Passage for review Start Marker
Rondo builds large brick modules lined with electrical heating elements that can convert the clean electrons from wind turbines and solar panels into heat that is stored in the bricks for later use.
"We just use the same electrical heating elements that are in your toaster," Rondo Chief Innovation Officer John O'Donnell told Newsweek. "It's really simple, but it took a lot of work to get there."
GreenLab is connecting a 100-megawatt hour Rondo heat battery to its wind and solar power supply and expects it to be operational in about a year. It's one of three industrial sites in Europe adopting Rondo's technology with the help of funding from Breakthrough Energy Catalyst and the European Investment Bank announced in June.
Newsweek first profiled Rondo in May after the company was part of a U.S. Department of Energy award to decarbonize heavy industry. Beverage giant Diageo won a $75 million DOE grant in March to replace the natural gas boiler at a Bulleit Bourbon distillery in Kentucky with a Rondo heat battery. Since then, Rondo has been on a winning streak of major commercial developments.
In addition to the European projects, Rondo has inked deals with Eastman for energy storage at a Texas recycling facility, and clothing retailer H&M is investing in Rondo to use heat batteries to decarbonize its supply chain.
"Replacing coal boilers in Southeast Asian garment factories is in our mission set now," O'Donnell said, remarking on the range of industrial sectors considering heat batteries as a way to cut emissions and make wider use of what is quickly becoming the cheapest available energy.
According to the International Energy Agency, renewable energy—especially solar PV—is now the most affordable way to generate electricity, and in places where renewables are abundant, the power supply is often greater than demand at certain times of the day. Energy storage technologies that can quickly charge up on that cheap, clean energy at peak times of sun and wind can change the economics of industrial energy needs, O'Donnell explained.
He pointed out a graph showing peak energy supply during the afternoon on a sunny California day when more solar energy flowed into the electric grid than was needed.
Passage for review End Marker
Record extracts Start Marker
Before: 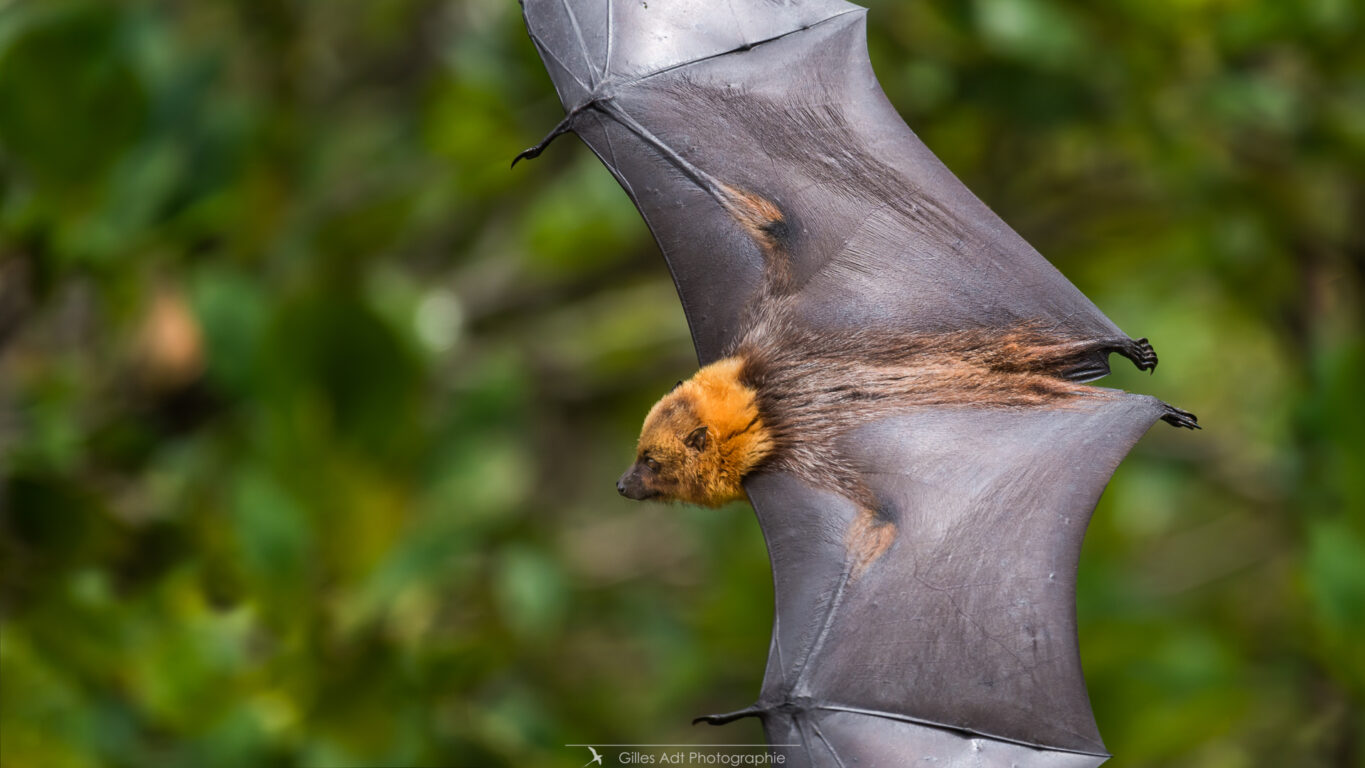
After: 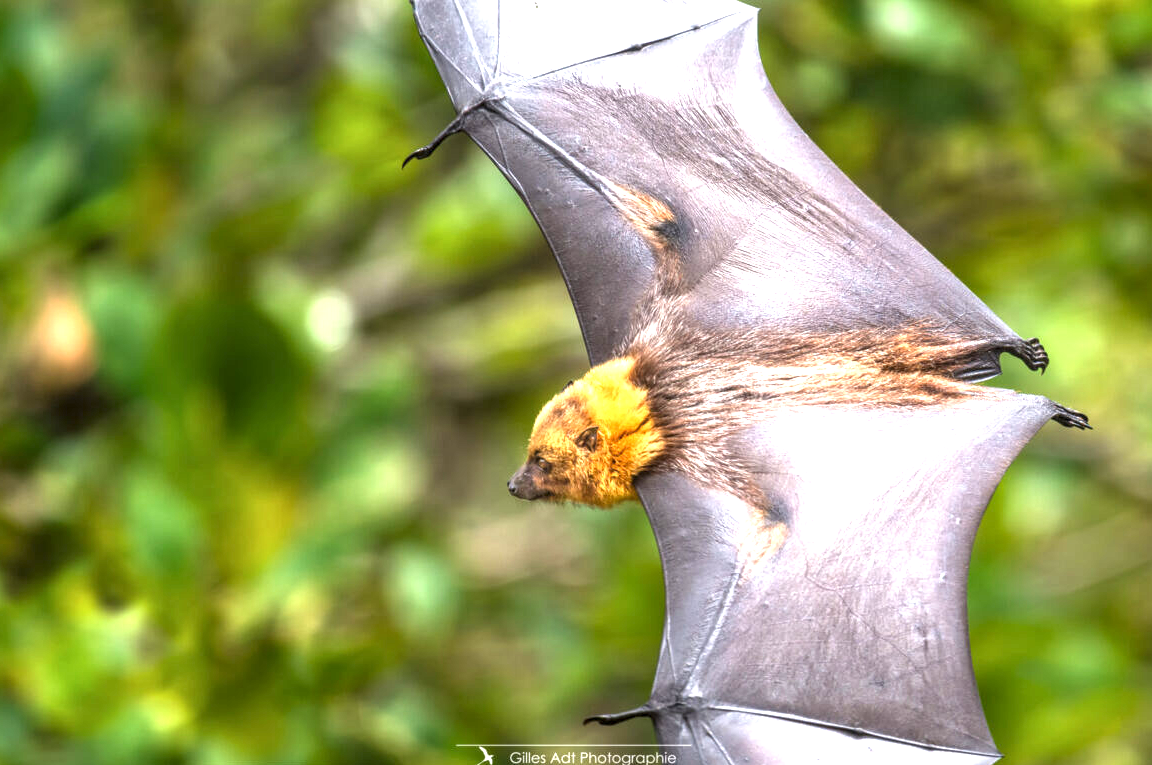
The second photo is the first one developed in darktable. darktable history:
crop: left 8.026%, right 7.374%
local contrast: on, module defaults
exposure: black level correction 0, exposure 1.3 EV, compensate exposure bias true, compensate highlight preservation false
Record extracts End Marker
Reproduce the passage about Rondo's heat batteries above, word for word and in full.

## [Problem solution]
Rondo builds large brick modules lined with electrical heating elements that can convert the clean electrons from wind turbines and solar panels into heat that is stored in the bricks for later use.
"We just use the same electrical heating elements that are in your toaster," Rondo Chief Innovation Officer John O'Donnell told Newsweek. "It's really simple, but it took a lot of work to get there."
GreenLab is connecting a 100-megawatt hour Rondo heat battery to its wind and solar power supply and expects it to be operational in about a year. It's one of three industrial sites in Europe adopting Rondo's technology with the help of funding from Breakthrough Energy Catalyst and the European Investment Bank announced in June.
Newsweek first profiled Rondo in May after the company was part of a U.S. Department of Energy award to decarbonize heavy industry. Beverage giant Diageo won a $75 million DOE grant in March to replace the natural gas boiler at a Bulleit Bourbon distillery in Kentucky with a Rondo heat battery. Since then, Rondo has been on a winning streak of major commercial developments.
In addition to the European projects, Rondo has inked deals with Eastman for energy storage at a Texas recycling facility, and clothing retailer H&M is investing in Rondo to use heat batteries to decarbonize its supply chain.
"Replacing coal boilers in Southeast Asian garment factories is in our mission set now," O'Donnell said, remarking on the range of industrial sectors considering heat batteries as a way to cut emissions and make wider use of what is quickly becoming the cheapest available energy.
According to the International Energy Agency, renewable energy—especially solar PV—is now the most affordable way to generate electricity, and in places where renewables are abundant, the power supply is often greater than demand at certain times of the day. Energy storage technologies that can quickly charge up on that cheap, clean energy at peak times of sun and wind can change the economics of industrial energy needs, O'Donnell explained.
He pointed out a graph showing peak energy supply during the afternoon on a sunny California day when more solar energy flowed into the electric grid than was needed.